A 36-year old man developed exertional dyspnea and fatigue of 2 months duration. There was no history of orthopnea or paroxysmal nocturnal dyspnea. Physical examination revealed a well-built man with supine right upper arm blood pressure of 135/76 mmHg, regular pulse rate of 88 beats/min, and no evidence of heart failure. Precordial examination showed normal heart sounds, a 3/6 diastolic rumble murmur. No opening snap or third sound was audible. An electrocardiogram revealed sinus rhythm with a heart rate of 86beats/min, left atrial overload and normal atrio-ventricular conduction. The chest skiagram showed mild left atrial prominence. Routine Laboratory tests showed no anaemia, liver dysfunction or renal dysfunction. He underwent detailed transthoracic echocardiographic examination.

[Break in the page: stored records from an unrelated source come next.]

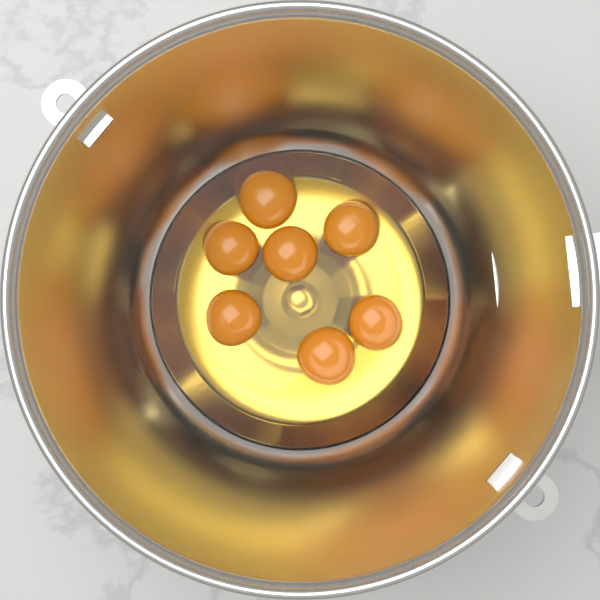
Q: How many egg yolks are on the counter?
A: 7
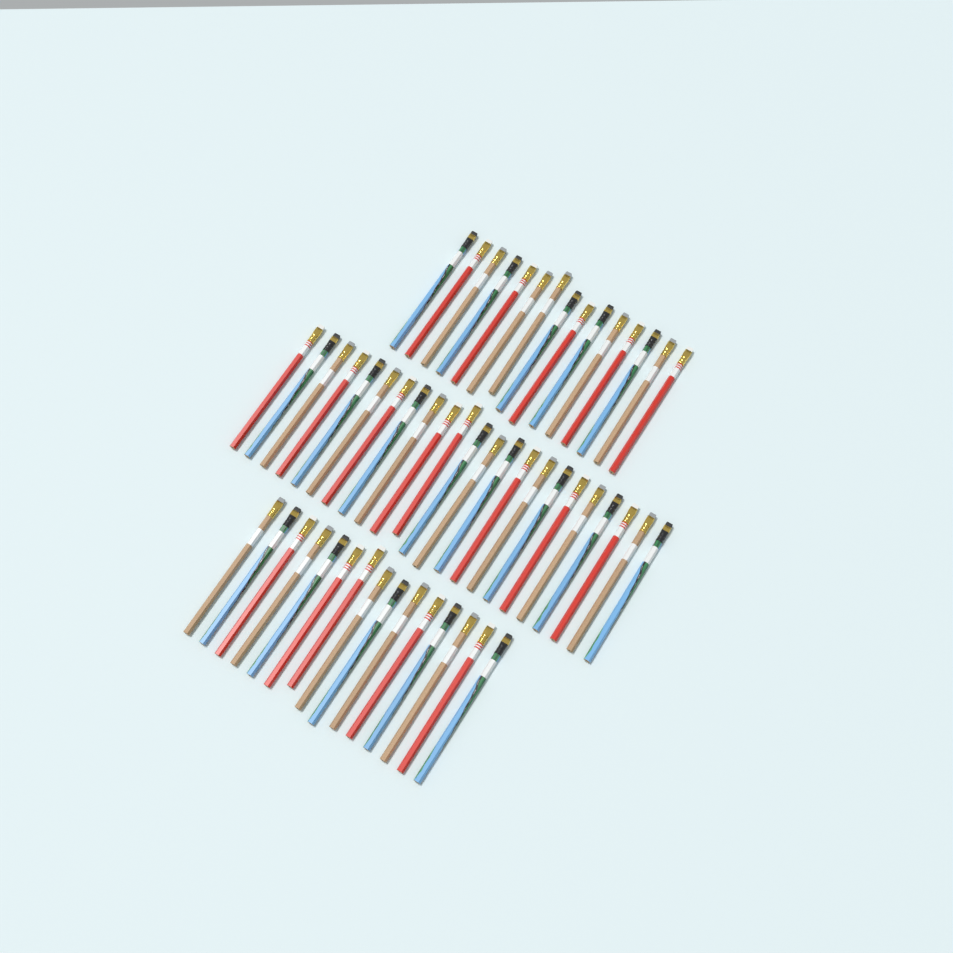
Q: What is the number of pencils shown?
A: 53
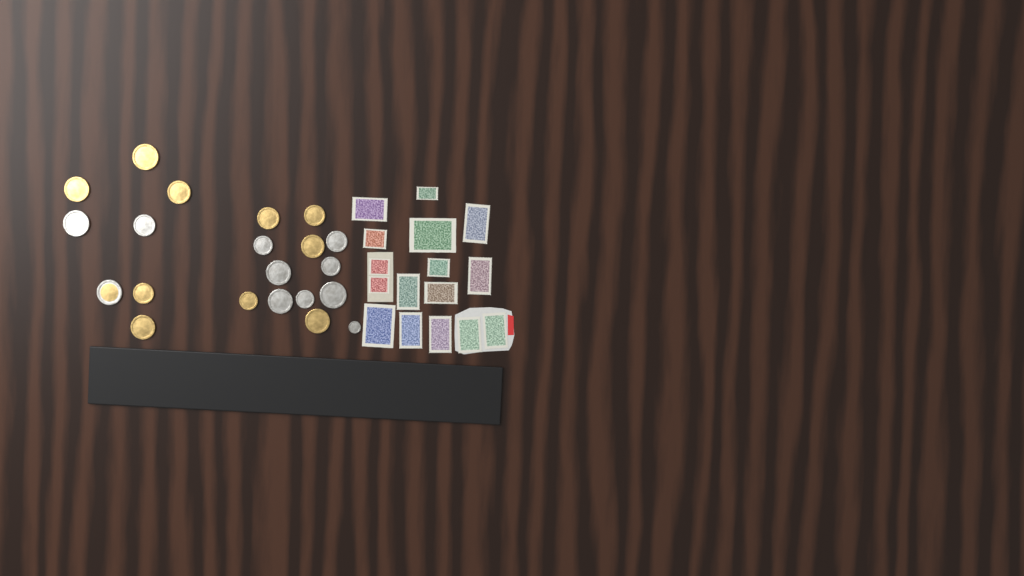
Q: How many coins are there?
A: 21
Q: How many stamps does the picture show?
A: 16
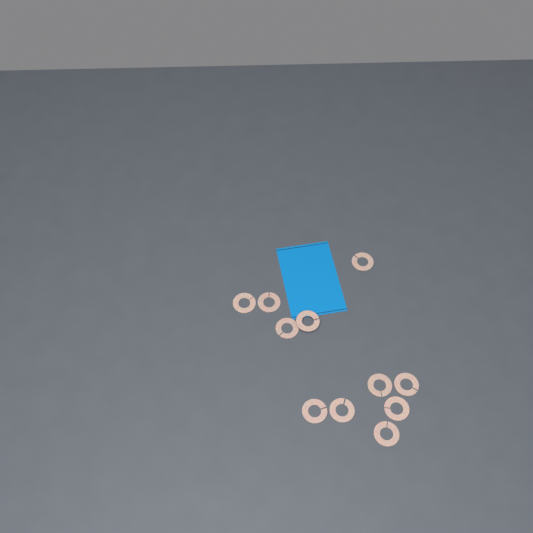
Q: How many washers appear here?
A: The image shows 11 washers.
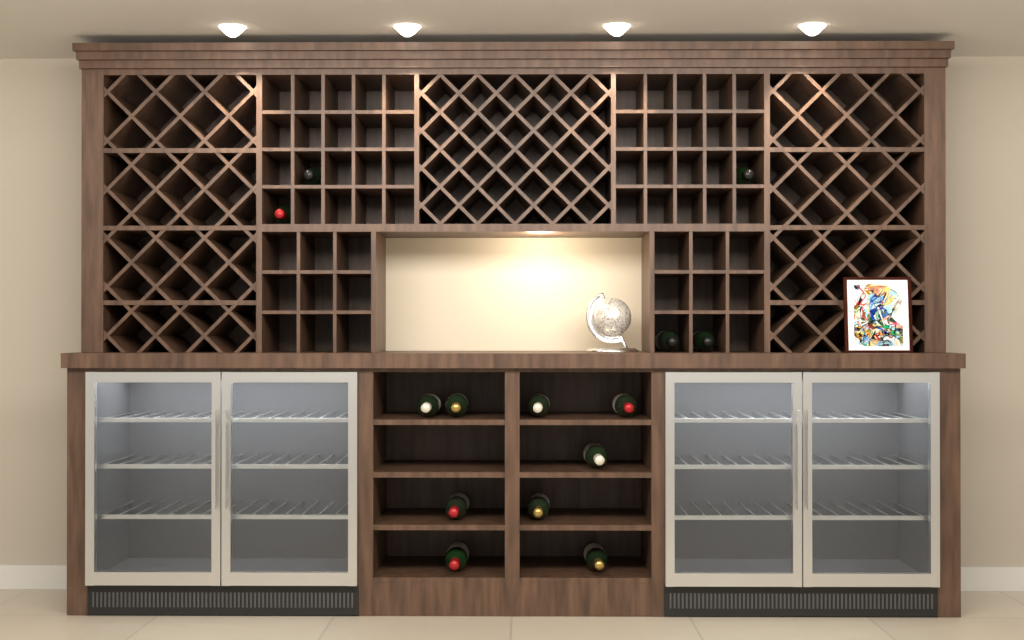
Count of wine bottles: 14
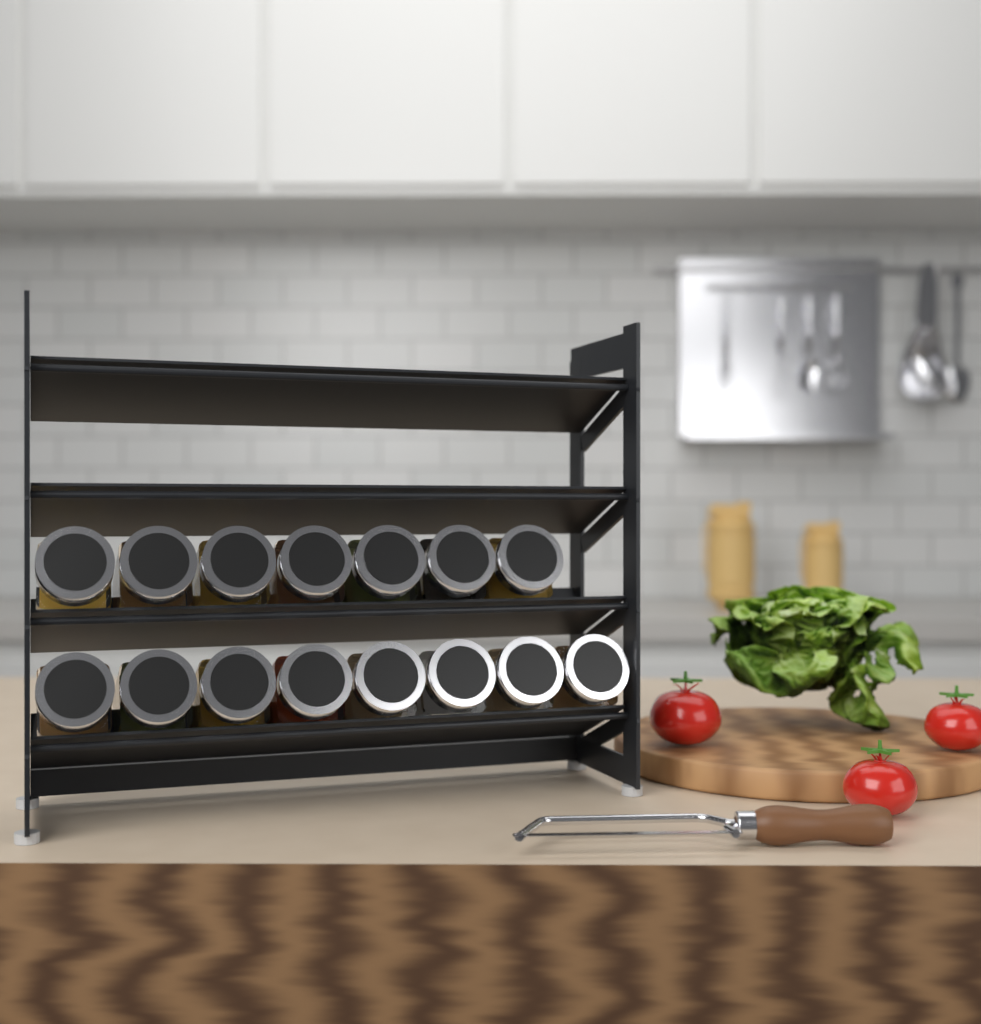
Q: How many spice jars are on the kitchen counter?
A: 15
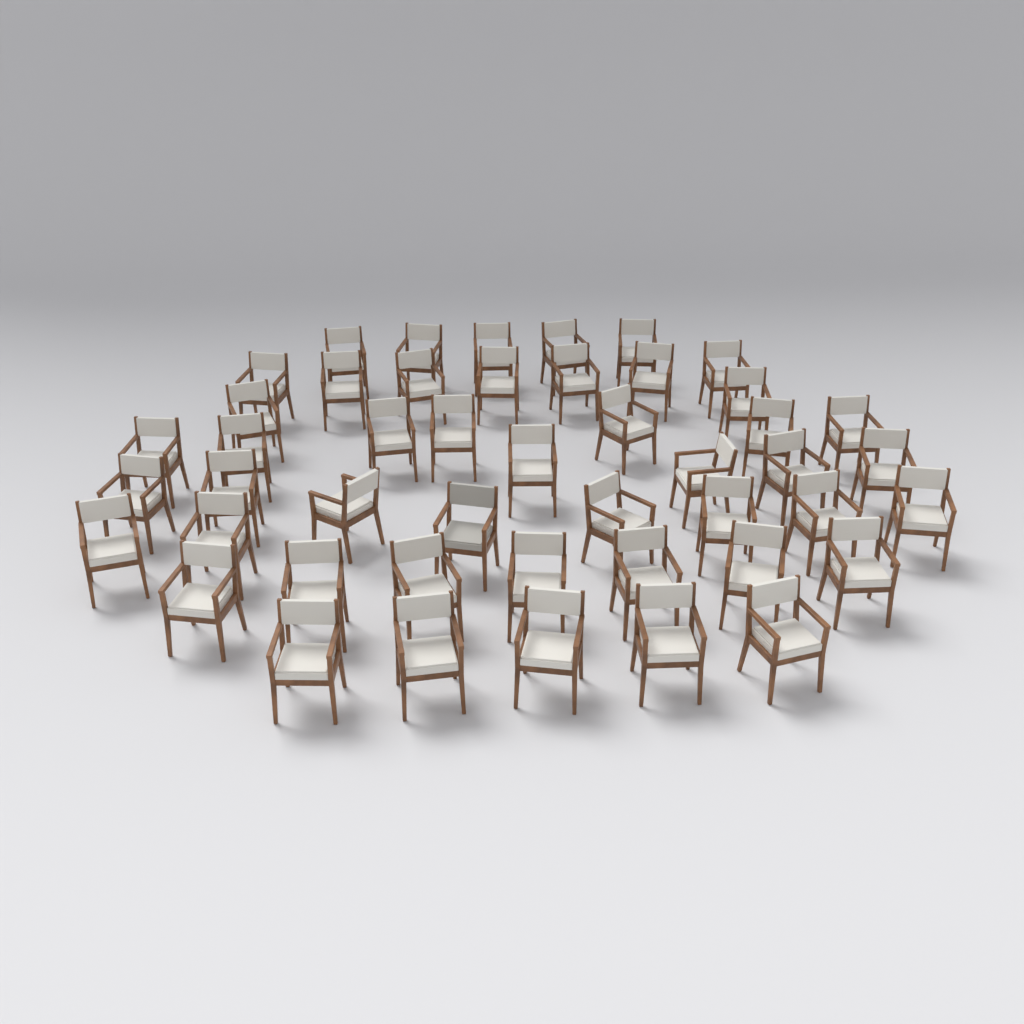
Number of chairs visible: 47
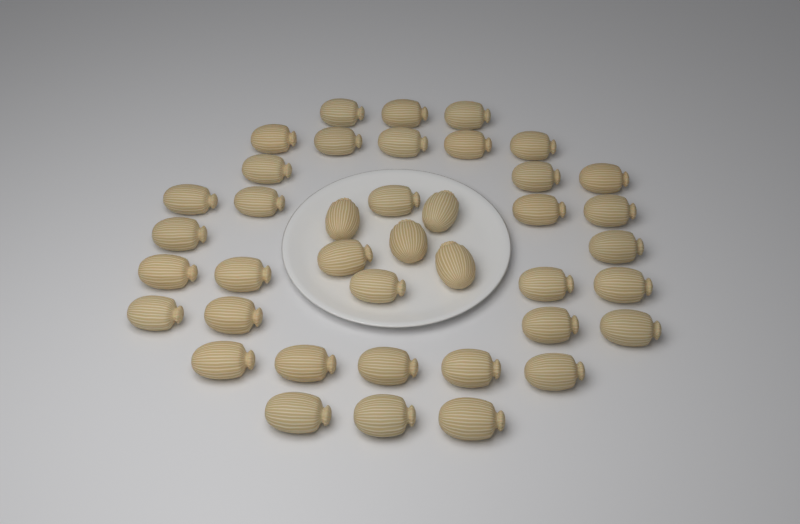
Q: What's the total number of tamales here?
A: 40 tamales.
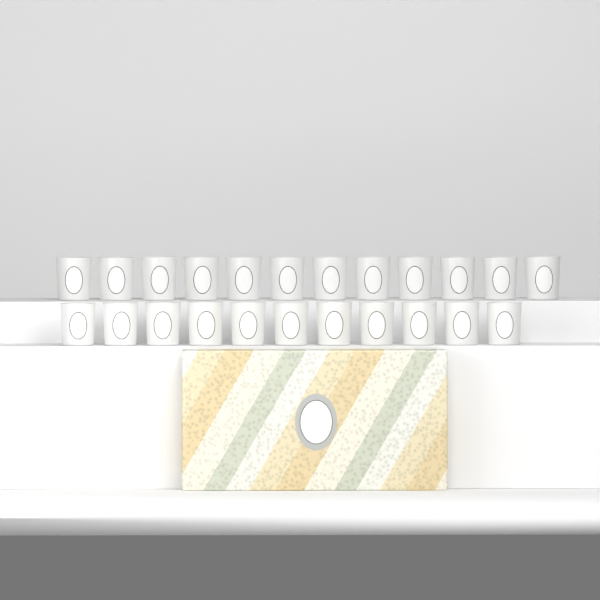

Echocardiogram revealed dilated left atrium, normal left ventricle and normal left ventricular function. Mitral valve area by planimetry and the pressure half-time method was 1.02 cm2 with a trans-mitral peak and mean gradient of 9 and 5 mmHg respectively. Abnormal chordae tendineae with reticular structures attached to a solitary papillary muscle originating from the posteromedial wall was detected (Fig. 1 a, b, c). A small muscular ridge or trabecula was present at the location of anterolateral papillary muscle without any chordal attachment (Fig. 1c). An additional movie file shows this in more detail [see Additional file 1]. No other congenital heart anomalies were identified. A 3D transesophageal echocardiography was performed. Reticular chordae tendineae with scattered holes among them was confirmed (Fig. 1d). An additional movie file shows this in more detail [see Additional file 2]. Thus, the final diagnosis was isolated parachute mitral valve with reticular chordae tendineae and severe mitral stenosis, without any other congenital heart anomalies.
The patient was referred for surgery. The operation was performed through a minimally invasive right thoracotomy with the use of cardiopulmonary bypass. Through an interatrial approach, the mitral annulus, leaflets, chordae tendinae, and papillary muscles were exposed. Valve analysis showed two thickened mitral valve leaflets and commissures, but all the chordae tendinae merged into a solitary papillary muscle. It presented as a funnel-type structure. The chordae tendinae were lengthy and thick. A distinctive reticular fibrous diaphragm with scattered holes obstructing the valvular orifice was found on mitral valve apparatus as the chordae tendinae intermixed each other (Fig. 2). An additional movie file shows this in more detail [see Additional file 3]. The valve naturally was deformed. These anomalies, coupled with their convergent papillary insertion, resulted in restricted leaflet mobility, thus creating a stenotic mitral valve as the leaflets were closely apposed, greatly reducing the effective mitral orifice area. It was seen that the only functional communication between the left atrium and the left ventricular was through the reticular spaces. These spaces did not allow free outflow of blood from the left atrium. The patient was implanted with a #27 St Jude’s prosthesis in mitral position.
The postoperative recovery was uneventful. The patient was discharged 7 days after surgery. At the 5-year follow-up examination, the patient was in good health.